Là, dans un espace étroit en anneau faisant un tour complet, sorte de vaisseau spatial, les grosses casseroles de cuivre étincelantes pendues de toutes parts, les tranches de terrine de canard et leurs petits cornichons, les cuisses de poulet confites dodues et dorées, les tomates soigneusement mondées et le gros sel qui jaillit des mains des cuisiniers vous transportent à une dizaine de milliers de kilomètres, dans la région lyonnaise.

- ‘Simplicité’ –

“C’est profondément triste. J’ai perdu mon père à l‘âge de 17 ans et je peux vous dire que le choc a été aussi important”, dit à l’AFP Jun Ueda, 42 ans, chef, depuis sa création, de la Brasserie Le Musée.

“C’est lui qui m’a donné envie de faire de la cuisine française”, ajoute-t-il, tandis que les cuisiniers préparent dans le calme le premier service de 11 heures de ce restaurant de 160 à 180 couverts où, les jours de grandes expositions, l’affluence peut atteindre 500 personnes.

Chacun des restaurants et chacune des brasseries de Paul Bocuse au Japon, fait miroir par son style de cuisine et la composition de sa carte, à un des établissements du chef en France. Ainsi, celle du musée rappelle la Brasserie des Lumières, située dans le stade de football de Lyon.

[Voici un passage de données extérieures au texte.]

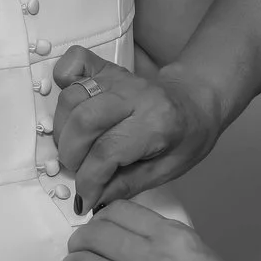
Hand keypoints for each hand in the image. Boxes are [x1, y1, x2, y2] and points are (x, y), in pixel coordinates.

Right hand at [50, 47, 224, 210]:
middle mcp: (137, 95)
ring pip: (72, 97)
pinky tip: (70, 106)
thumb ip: (126, 186)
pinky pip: (76, 61)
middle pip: (84, 121)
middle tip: (79, 171)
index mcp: (157, 123)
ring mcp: (120, 78)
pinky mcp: (108, 69)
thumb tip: (91, 199)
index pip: (107, 152)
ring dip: (63, 129)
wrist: (197, 103)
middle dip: (71, 155)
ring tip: (76, 148)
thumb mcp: (166, 171)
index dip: (88, 180)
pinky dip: (64, 78)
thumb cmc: (186, 137)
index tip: (85, 197)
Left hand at [59, 200, 260, 260]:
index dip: (99, 221)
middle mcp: (152, 259)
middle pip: (92, 236)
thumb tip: (125, 243)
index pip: (117, 212)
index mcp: (172, 238)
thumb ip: (162, 244)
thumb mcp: (200, 254)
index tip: (98, 232)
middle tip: (81, 254)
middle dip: (80, 244)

“Un musée est un lieu qui réunit des gens très divers, des petits enfants aux personnes âgées, Japonais et étrangers, un lieu très particulier, sans frontières. C’est une des raisons pour lesquelles nous avons voulu ouvrir notre premier restaurant ici car le but est de répandre partout la cuisine française”, explique Yuriko Narusawa, responsable de la communication de la marque Paul Bocuse au Japon.

Tous les établissements sont gérés par le groupe Hiramatsu et supervisés par M. Nakatani. Le propriétaire de la marque détenant les franchises japonaises est le fils de Paul Bocuse, Jérôme.

“Il nous a laissé sa philosophie, la façon dont il pense la cuisine. Il disait souvent simplement et je pense que c’est ce qui résume le mieux sa philosophie en cuisine. Il traitait chacun comme un membre de sa famille, le personnel, les plongeurs, le staff japonais”, témoigne M. Nakatani.

“C’est un dieu mais aussi un père”, poursuit le chef exécutif, qui fait partie des quelque 1.500 chefs du monde entier attendus vendredi à Lyon pour rendre un dernier hommage au “pape” de la gastronomie.